Mbokani deserved his goal so much. Since his start at West Brom, the 170 minutes of football he has played for us had been outstanding, relentlessly winning headers, holding the ball up and releasing other faster players such as Brady, Jarvis or Naismith. His goal was all about his other attributes, however, displaying power, instinct and and a strong degree of directness that will be needed by Norwich attackers if we are to sustain this strong run of form.

After emerging from the callous Brussels attacks unscathed a fortnight earlier, Mbokani is now playing an instrumental role in ensuring Norwich also survive in a very different sense. If the Congolese player continues to constitute such a physical presence up front and retain the ball with such effectiveness, we have every chance of scoring the goals required to keep us up.

Our goalscoring problems have not been fully resolved, however. Neil still appears unsure of his optimum and most threatening front four, with only Brady and Mbokani really playing with the conviction to continually retain their places. Since his brilliant debut against Liverpool in January, Naismith has failed to make a significant impact going forward, whilst Jarvis’s final delivery on the wing has all too frequently lacked the quality required for a Premier League winger.

Meanwhile, Wes Hoolahan, Nathan Redmond and Patrick Bamford all sat on the bench, three talented players who surely warrant further opportunities as the end of the season progresses. Neil introducing Jerome to replace Mbokani late in the game on Saturday appeared somewhat perplexing, especially given Bamford’s lively, woodwork hitting performance against Manchester City three weeks earlier. Redmond remains one of our most menacing attackers when match fit, whilst Hoolahan’s creativity was missed at the expense of the rather ineffective Naismith.

Defensively, Timm Klose has defended City’s goal like his nation’s army would defend Bern during an attack. The Swiss international’s tenacity, aerial presence and composure in possession has been what we’ve been yearning for all season whilst the likes of Russell Martin and Sebastian Bassong commit frequent errors. Klose exudes finesse, thwarting multiple Newcastle attacks both in the air and on the ground, whilst providing a perpetual threat from set pieces. So far, he has looked every penny of the nine million pounds we invested in him.

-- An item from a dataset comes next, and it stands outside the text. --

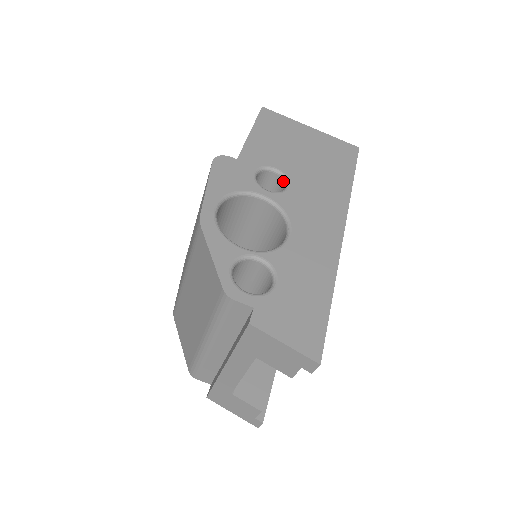
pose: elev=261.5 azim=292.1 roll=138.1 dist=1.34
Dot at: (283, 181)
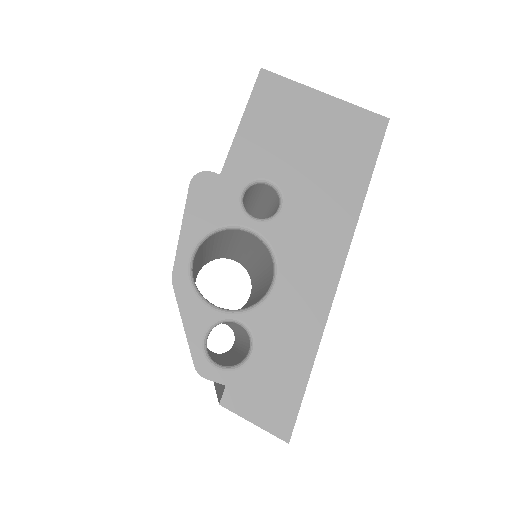
Dot at: (277, 196)
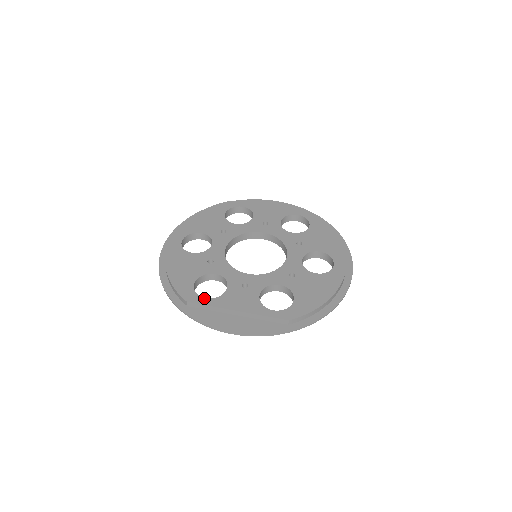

John Ruddy’s performances in goal have also improved. Whilst his kicking and clearing may be far inferior to that of Declan Rudd’s, Ruddy’s late save at 2-2 was vital, allowing us to counter Newcastle’s brief bombardment and score through Olsson. His commanding of his penalty area has also got better, catching several crosses and thus quelling the threat of Andros Townsend and Moussa Sissoko on the wings.

This weekend’s game at Palace remains just as crucial as it was before Saturday’s victory. Neil must ensure continuity in his team selection, keeping the dynamic Andre Wisdom at right-back and persisting with Ryan Bennett as Klose’s partner in the middle. He must continue to deploy Howson in the centre – his most natural and effective position – as well as Brady on the wing, whilst considering bringing in the dangerous Redmond for the inconsistent Jarvis. Meanwhile, the proposition of Wes Hoolahan interrupting the usually important work of Mile Jedinak and Joe Ledley in midfield is surely a tantalising one for City fans, as opposed to the less innovative Steven Naismith. Up front, Mbokani has to start on the basis of his superb recent performances.

Norwich played well on Saturday. Gary O’Neil’s presence in front of the back four has been vital despite his handball, constantly breaking up play and functioning as an excellent understudy to the injured Tettey. His partnership with Howson has manifested itself well, with the latter advancing forward – setting up Olsson’s winner – whilst O’Neil provides the shield required for a defence that is still gelling as the end of the season approaches.

Should we continue to recreate such performances at Selhurst Park and at home to the likes of Sunderland and then Watford, City should be fine. On Saturday’s testimony, Newcastle appear doomed, offering little going forward and looking alarmingly vulnerable at the back. Perhaps, next season in the Championship, their fans will learn to give the ball back to the opposition before a set-piece.